Light a Single Candle by Bevery Butler is one of those books. I know I read this more than once as a kid. But I hadn’t thought about it again until it popped up at a book exchange a couple of months ago. I saw it and exclaimed “I loved this book!” Which seems kinda weird to say, when it’s about a girl going blind. Not exactly light summer reading.
Last month, I finally picked it up again. I had those emotions you almost always get when you pick up a book you loved as a kid but haven’t touched in decades: will it hold up? will I have changed too much? was it ever any good?
At first, it didn’t do much for me. And then, around the time Cathy stops feeling sorry for myself and heads to guide dog school, I fell completely head over heels again. It wasn’t until I read the author’s note that I realized that this book is most certainly kidlit history. It’s not one of those crappy, made-up tragic stories for teens (Lurlene McDaniel, I’m looking at you), but based on Beverly Butler’s experiences when she went blind at 14. Suddenly, the story took on a whole new resonance. Did Butler have a similiar horrible State School for the Blind experience? We know from the brief “About the Author” that she also had a guide dog, which makes me very happy. But what about the rest of her life? I attempted to do some digging on Butler. She died in 2007 and was a continuous advocate for the blind. There’s one more book about Cathy Wheeler, but my library doesn’t have it. Beyond that, there’s just not much about her life.
Just before beginning this post, I did a quick skim through the goodreads reviews. The word “dated” is used several times. Umm, yes, it could be considered dated since it was first published in 1962. But when does a book go from dated to historical fiction? This is a great look at what the options were back in the 1960s, before the ADA (which wasn’t signed into law until 1990. 1990 people!). The public school tried to accommodate Cathy, and really, the only reason she left for the State School was because a friend didn’t know how to deal with her new disability. Her experiences at the State School would have been far different if someone besides Mrs. Creel (who is Evil) was in charge. And there really weren’t a lot of job options, especially if you didn’t have the support of family and friends. This isn’t dated, this is history.
Despite its “datedness”, Butler does a great job of showing the range of reactions from Cathy’s friends. Friends like Pete Sheridan and Joan. People that just don’t know what to do. And people like that still exist. But there are also great friends, like Mary Beth and dreamy Steve. So much of her book is still applicable today. I especially noticed the reminder that there are many different kinds of blindness. We do a collaborative event at the museum with the American Foundation for the Blind and local vision impaired teachers. One of the first things they tell us in the training is that these kids aren’t blind–visually impaired is a much better word. Some can see light and dark, some have a limited range of vision, some can see things if they’re super-magnifiied, and more. So seeing the range of visually impaired students at the State School seems rather forward-thinking–until you remember that Butler didn’t do research on this topic, she lived it.

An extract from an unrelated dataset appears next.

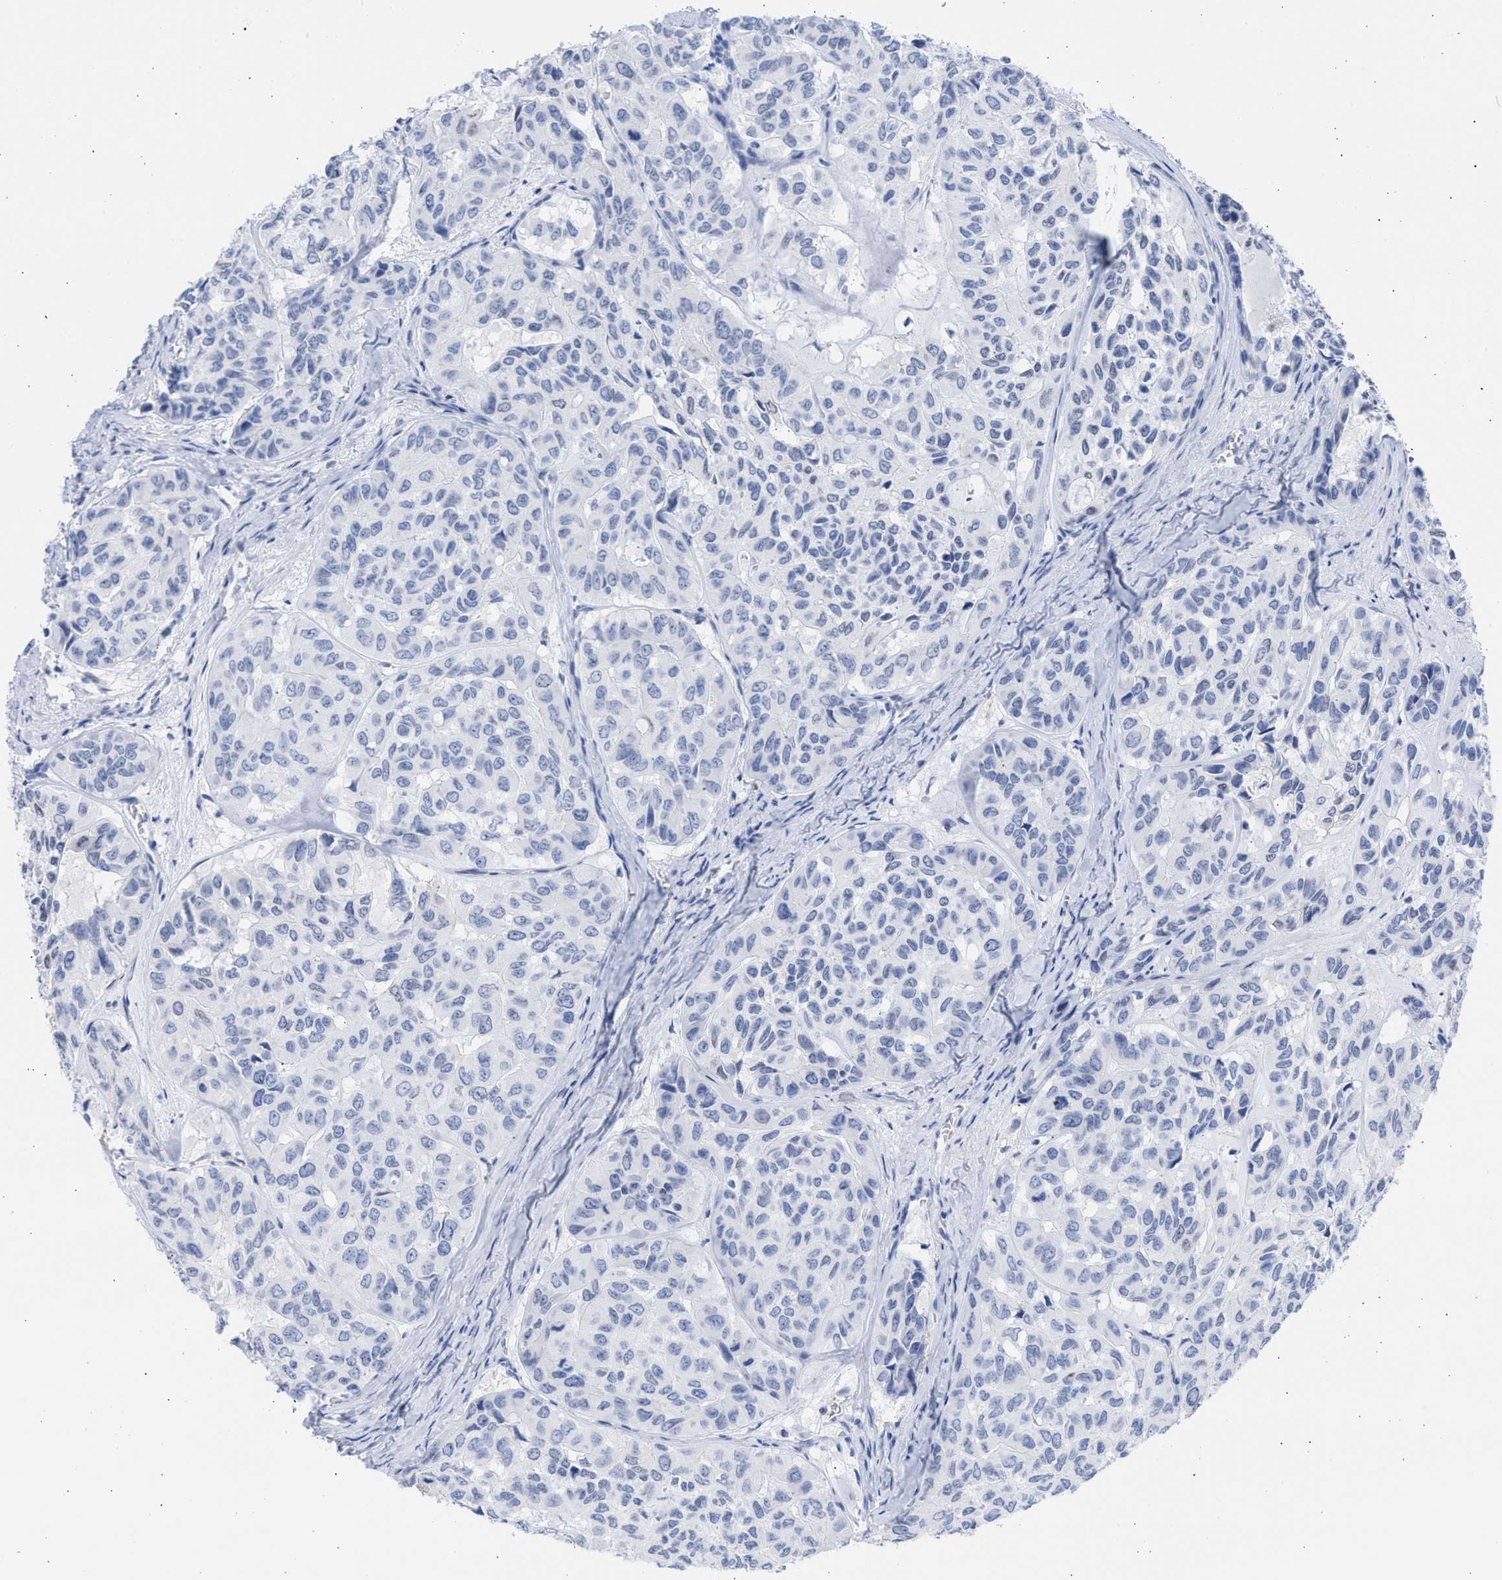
{"staining": {"intensity": "negative", "quantity": "none", "location": "none"}, "tissue": "head and neck cancer", "cell_type": "Tumor cells", "image_type": "cancer", "snomed": [{"axis": "morphology", "description": "Adenocarcinoma, NOS"}, {"axis": "topography", "description": "Salivary gland, NOS"}, {"axis": "topography", "description": "Head-Neck"}], "caption": "A high-resolution histopathology image shows immunohistochemistry staining of head and neck adenocarcinoma, which reveals no significant staining in tumor cells.", "gene": "RSPH1", "patient": {"sex": "female", "age": 76}}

So yes, I admit the historian in me bristled at the repeated use of the word “dated” when describing this book. Because that word just doesn’t do this book justice. Cathy is a great character, and she has a great story. It feels real because it was real. Books like this should still be read today, even though it was published almost 50 years ago and may be “out-dated.” We need these pre-ADA books to remind us of how far we’ve come. That’s what history is all about, right?